Monday, March 11, 2002

ooh, forgot to mention. I got 24/25 for my stats test! *glee*
*cough* Kay, i'm going to stop here today. Really. :)

jumped at 7:48 AM

Warning, this is going to be a long one. :p

Today I had another argument with my dearest mother. Over reading. Not her usual argument, that I read too much, but that I'm reading rubbish. See, I was reading a stack of my trashy love stories, and she went on an entire rant about how I'm turning my brain to mush and how i should be reading more 'serious' books, books that make me think. Well, pardon me if I read to escape. I have no desire to read about hate, racism, cruelty, discrimination etc, which quite a few of the people I know (out of the minority that actually read), would classify as broadening their horizons. (Looking back on that last sentence, it doesn't quite make sense, but whatever *wrinkles her nose*.) I reckon in the world as it is nowadays, we get quite enough exposure to all the above, and if I'd rather escape to a world where guys are always irresistable, with deep, dark secrets in their past, etc etc etc, and sex is always fireworks and multi-orgasmic, so? It's not like reading all this is going to make me believe it's true. Living here so far has taught me the guys are usually far from the romantic ideal, both in looks and personality, and I'm not exactly like any one of the women in any of those stories. Reading fantasy doesn't make me expect faeries under every leaf and dragons in every cave, I don't see what harm reading fantasy of another sort, which it undoubtably is, will do to my brain cells being able to link disparate things logically. (Though, from the last few convoluted sentences, you'd be forgiven for thinking that I was never actually able to link them in the first place :p)

Of course, I don't mention any of the above to her, I don't want another rant on how I always fail to face reality and like to bury my head in the sand.
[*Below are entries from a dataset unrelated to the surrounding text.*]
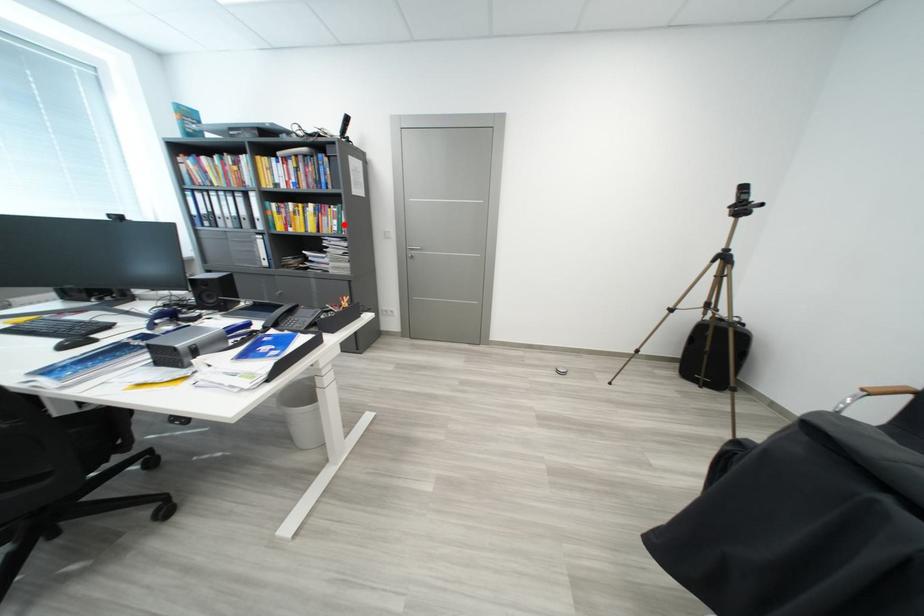
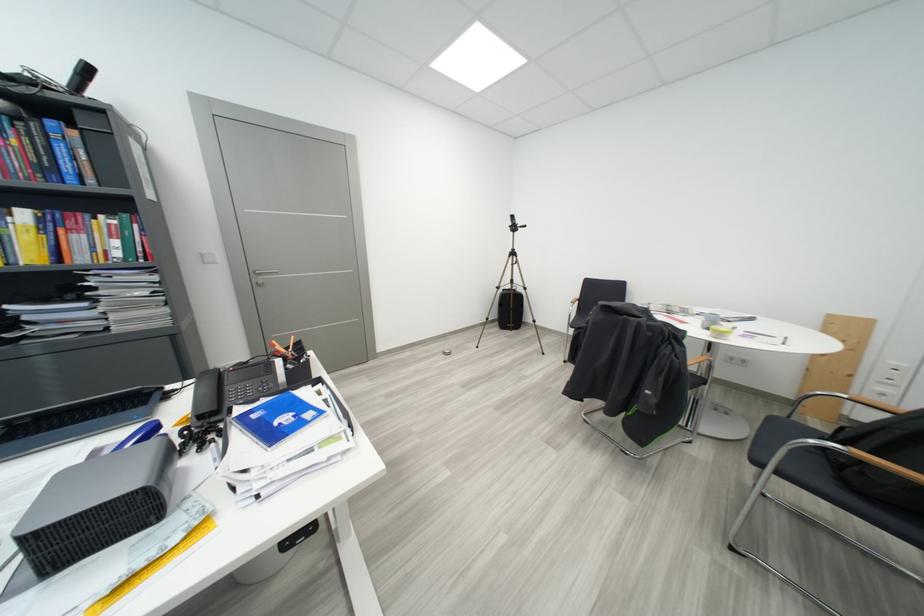
Question: I am providing you with two images of the same scene from different viewpoints. Image1 has a red point marked. In image2, the corresponding 3D location appears at what relative position? Reply with the corresponding letter.

Choices:
 (A) Closer
 (B) Farther

Answer: (B)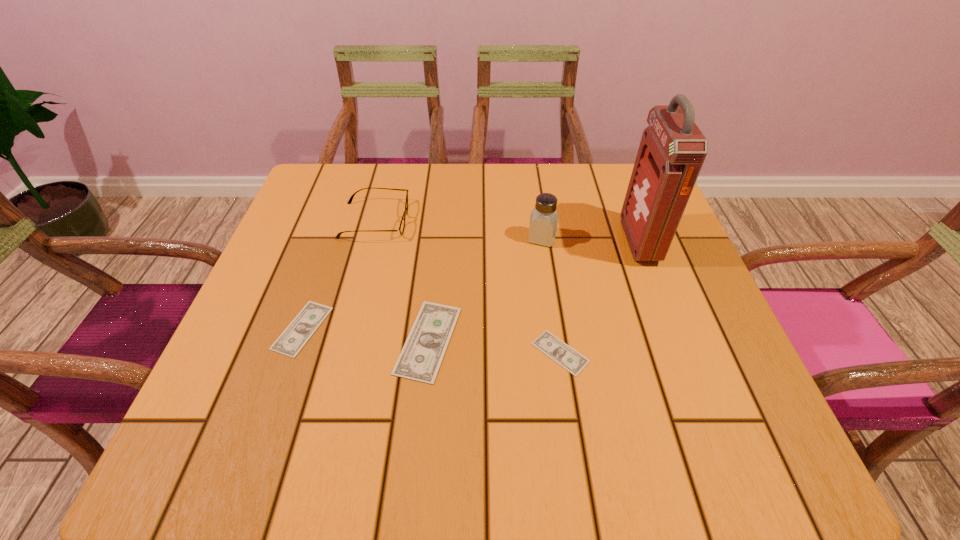
The image size is (960, 540). I want to click on spectacles located in the left edge section of the desktop, so [x=402, y=225].

Locate an element on the screen. This screenshot has height=540, width=960. object at the right edge is located at coordinates (672, 150).

I want to click on object present at the far left corner, so click(x=402, y=225).

Find the location of a particular element. The width and height of the screenshot is (960, 540). free point at the far edge is located at coordinates (447, 189).

Locate an element on the screen. vacant space at the near edge of the desktop is located at coordinates (413, 399).

Where is `free point at the left edge`? free point at the left edge is located at coordinates (306, 348).

The height and width of the screenshot is (540, 960). In the image, there is a desktop. In order to click on vacant area at the right edge in this screenshot , I will do `click(626, 253)`.

The height and width of the screenshot is (540, 960). Identify the location of free space at the far left corner of the desktop. (359, 189).

Where is `free space at the far right corner of the desktop`? free space at the far right corner of the desktop is located at coordinates tap(590, 169).

This screenshot has height=540, width=960. I want to click on vacant space at the near right corner of the desktop, so click(714, 409).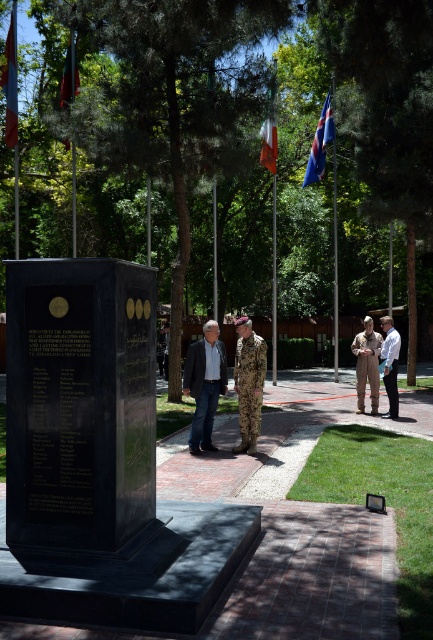
Question: Is camouflage fabric uniform at center positioned at the back of red fabric flag at upper left?

Choices:
 (A) yes
 (B) no

Answer: (B)

Question: Which point is farther to the camera?

Choices:
 (A) camouflage uniform at center
 (B) camouflage fabric uniform at center
 (C) red fabric flag at upper left

Answer: (C)

Question: Which object appears farthest from the camera in this image?

Choices:
 (A) orange fabric flag at upper center
 (B) blue fabric flag at upper center

Answer: (B)

Question: Which point appears farthest from the camera in this image?

Choices:
 (A) click(x=204, y=348)
 (B) click(x=396, y=337)

Answer: (B)

Question: Is red fabric flag at upper left positioned before blue fabric flag at upper center?

Choices:
 (A) no
 (B) yes

Answer: (B)

Question: Observing the image, what is the correct spatial positioning of camouflage fabric uniform at center in reference to blue fabric flag at upper center?

Choices:
 (A) right
 (B) left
It's not like they're the only books I read. I read, and re-read, many books which more than surpass her specifications on 'serious', but they don't seem to count. It's just that when my life is more than complicated enough, and I feel I'm already in danger of forgetting many tiny little things that I absolutely have to complete, I'd rather not add to my mental load. One of my problems is that when I read a book, I get completely absorbed in it, if I can't finish it at one sitting, I'll be thinking about and analyzing bits of it while I do whatever it is that's taken my attention away from it, which doesn't do much for me when I'm trying to memorize the characteristics of Pseudomonas aeruginosa for instance.